Faced with slumping earnings and a depressed stock price, Tenet Healthcare Corp. agreed Tuesday to give two newly created board seats to its largest shareholder for a “stand-still” pledge to not challenge the board or management at the upcoming annual meeting.
Under the deal, according to documents filed with the U.S. Securities and Exchange Commission, Tenet increased the size of its board of directors, now 12, to accommodate two appointments from Glenview Capital Management, Tenet's largest shareholder with nearly an 18% equity stake in the hospital giant.
Glenview designated Matthew Ripperger and Randy Simpson for the seats.
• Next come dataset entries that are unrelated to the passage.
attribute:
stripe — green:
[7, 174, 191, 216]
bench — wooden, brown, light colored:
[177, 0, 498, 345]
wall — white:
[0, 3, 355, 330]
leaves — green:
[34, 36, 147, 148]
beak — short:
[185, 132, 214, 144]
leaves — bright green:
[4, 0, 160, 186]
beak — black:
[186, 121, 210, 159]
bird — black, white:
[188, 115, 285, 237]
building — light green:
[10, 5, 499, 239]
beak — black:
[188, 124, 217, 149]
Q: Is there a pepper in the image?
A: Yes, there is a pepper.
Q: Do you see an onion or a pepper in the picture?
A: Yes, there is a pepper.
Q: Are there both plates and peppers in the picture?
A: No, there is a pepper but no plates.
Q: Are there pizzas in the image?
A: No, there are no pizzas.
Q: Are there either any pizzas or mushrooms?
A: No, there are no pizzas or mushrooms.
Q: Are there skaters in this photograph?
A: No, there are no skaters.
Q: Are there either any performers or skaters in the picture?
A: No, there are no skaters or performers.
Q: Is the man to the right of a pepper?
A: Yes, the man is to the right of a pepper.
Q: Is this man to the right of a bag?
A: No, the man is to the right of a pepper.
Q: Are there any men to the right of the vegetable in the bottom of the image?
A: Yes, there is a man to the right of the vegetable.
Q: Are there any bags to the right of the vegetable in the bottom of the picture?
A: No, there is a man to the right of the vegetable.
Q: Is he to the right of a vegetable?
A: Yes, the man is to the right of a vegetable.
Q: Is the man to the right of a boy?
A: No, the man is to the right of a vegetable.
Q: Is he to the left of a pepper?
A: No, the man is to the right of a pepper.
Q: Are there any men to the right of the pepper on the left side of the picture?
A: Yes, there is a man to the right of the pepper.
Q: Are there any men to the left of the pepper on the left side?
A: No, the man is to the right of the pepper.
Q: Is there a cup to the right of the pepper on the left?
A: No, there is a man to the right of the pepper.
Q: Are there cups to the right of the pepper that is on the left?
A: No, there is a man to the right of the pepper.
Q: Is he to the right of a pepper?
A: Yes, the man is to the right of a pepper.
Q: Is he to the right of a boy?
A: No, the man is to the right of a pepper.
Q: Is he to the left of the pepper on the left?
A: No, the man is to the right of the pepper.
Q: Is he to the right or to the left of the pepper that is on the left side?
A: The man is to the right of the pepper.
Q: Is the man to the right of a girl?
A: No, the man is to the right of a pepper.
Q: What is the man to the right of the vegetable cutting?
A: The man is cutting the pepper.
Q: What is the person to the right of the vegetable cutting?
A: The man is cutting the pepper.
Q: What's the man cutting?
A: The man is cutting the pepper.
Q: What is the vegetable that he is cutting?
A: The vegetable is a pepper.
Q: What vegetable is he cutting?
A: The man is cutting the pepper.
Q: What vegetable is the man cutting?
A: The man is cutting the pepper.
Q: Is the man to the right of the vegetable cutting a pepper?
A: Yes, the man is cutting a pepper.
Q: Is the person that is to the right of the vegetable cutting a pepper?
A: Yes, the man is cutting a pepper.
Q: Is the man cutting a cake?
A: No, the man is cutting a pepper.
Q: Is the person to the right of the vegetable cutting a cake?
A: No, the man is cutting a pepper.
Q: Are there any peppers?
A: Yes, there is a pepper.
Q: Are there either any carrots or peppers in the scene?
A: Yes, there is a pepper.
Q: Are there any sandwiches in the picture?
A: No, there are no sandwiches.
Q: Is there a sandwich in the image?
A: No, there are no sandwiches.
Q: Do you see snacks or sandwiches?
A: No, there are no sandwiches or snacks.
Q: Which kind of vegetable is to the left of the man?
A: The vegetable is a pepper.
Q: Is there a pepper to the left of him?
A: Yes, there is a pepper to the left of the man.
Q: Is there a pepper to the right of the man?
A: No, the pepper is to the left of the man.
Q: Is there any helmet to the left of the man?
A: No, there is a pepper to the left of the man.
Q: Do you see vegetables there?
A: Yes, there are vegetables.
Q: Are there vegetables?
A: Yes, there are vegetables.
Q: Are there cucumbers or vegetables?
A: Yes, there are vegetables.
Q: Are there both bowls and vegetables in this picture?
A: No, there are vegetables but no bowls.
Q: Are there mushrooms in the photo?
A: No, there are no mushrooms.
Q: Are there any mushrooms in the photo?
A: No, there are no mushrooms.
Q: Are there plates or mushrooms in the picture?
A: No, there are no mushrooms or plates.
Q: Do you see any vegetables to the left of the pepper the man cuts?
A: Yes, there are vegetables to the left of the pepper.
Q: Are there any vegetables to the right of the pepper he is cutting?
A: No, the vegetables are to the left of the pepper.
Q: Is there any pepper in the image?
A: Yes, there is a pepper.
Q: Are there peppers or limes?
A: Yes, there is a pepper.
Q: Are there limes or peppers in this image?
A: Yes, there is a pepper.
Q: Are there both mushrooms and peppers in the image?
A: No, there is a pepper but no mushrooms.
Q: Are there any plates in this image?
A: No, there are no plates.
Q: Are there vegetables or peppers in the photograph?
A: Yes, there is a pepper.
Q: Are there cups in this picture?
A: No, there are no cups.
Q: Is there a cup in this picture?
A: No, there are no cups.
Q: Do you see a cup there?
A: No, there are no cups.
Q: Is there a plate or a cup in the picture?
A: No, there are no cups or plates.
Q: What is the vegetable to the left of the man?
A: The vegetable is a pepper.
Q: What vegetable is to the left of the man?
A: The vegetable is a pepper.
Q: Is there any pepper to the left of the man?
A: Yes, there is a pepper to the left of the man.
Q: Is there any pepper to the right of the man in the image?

The executives, both partners in Glenview, immediately joined Tenet's board and will be included on a slate that all Tenet shareholders will vote on at the company's upcoming annual meeting, the documents show.
In a news release, Tenet CEO Trevor Fetter said Simpson and Ripperger have healthcare expertise that the company aims to use to increase shareholder value.
“Glenview has been a substantial investor in our company for nearly four years and we have appreciated their collaborative approach and constructive input,” Fetter said.
A Glenview spokesman said the company would not comment beyond the filings.
By next year's annual meeting, Glenview may be in the position to pick two additional board members if it adheres to the agreement, according to the documents.
For its part, Glenview agreed this year and next not to participate in any shareholder proxy that would disrupt the finances and control of the company.
Specifically, the agreement precludes Glenview from nominating any person for election at the next two annual meetings or “submit any proposal for consideration at, or bring any other business before, the 2016 Annual Meeting or the 2017 Annual Meeting, directly or indirectly.”
Glenview is a New York City-based hedge fund with $10 billion under management. It owns 17.9 million common shares of Dallas-based Tenet.
On Oct. 22, Glenview purchased 500,000 shares at about $30 per share on average, according to SEC documents. It bought another 900,000 shares between Nov. 11 and Nov. 13 for a little more than $32 a share on average, the documents show.
Tenet has been dealing with a plethora of problems since midyear, with the healthcare chain's stock plunging from $60.78 per share on July 14, to $23.08 on Jan. 15.
In its fiscal third quarter ended Sept. 30, Tenet's earnings swung to a net loss of $29 million. The company badly missed analyst targets. It blamed flattening patient volumes from Medicaid and insurance exchange sign-ups.
Tenet also is highly leveraged from a debt-funded acquisitions strategy that included the blockbuster purchase last year of Aspen Healthcare . It now has 84 hospitals and posted net operating revenue of $13.6 billion through the nine months ended Sept. 30.
Then last week, Tenet announced that it is in settlement talks with the government over allegations that four of its hospitals in Georgia and South Carolina paid kickbacks for maternity referrals.
Tenet had already set aside $20 million to go toward a potential settlement of the matter—but that amount may not cover the final cost, according to another SEC filing.
Tenet said that the liabilities could exceed the reserve they established and could have a material adverse effect on their business, financial condition or cash flows.
Tenet's stock price today rose 93 cents, or 4%, to close at $24.01.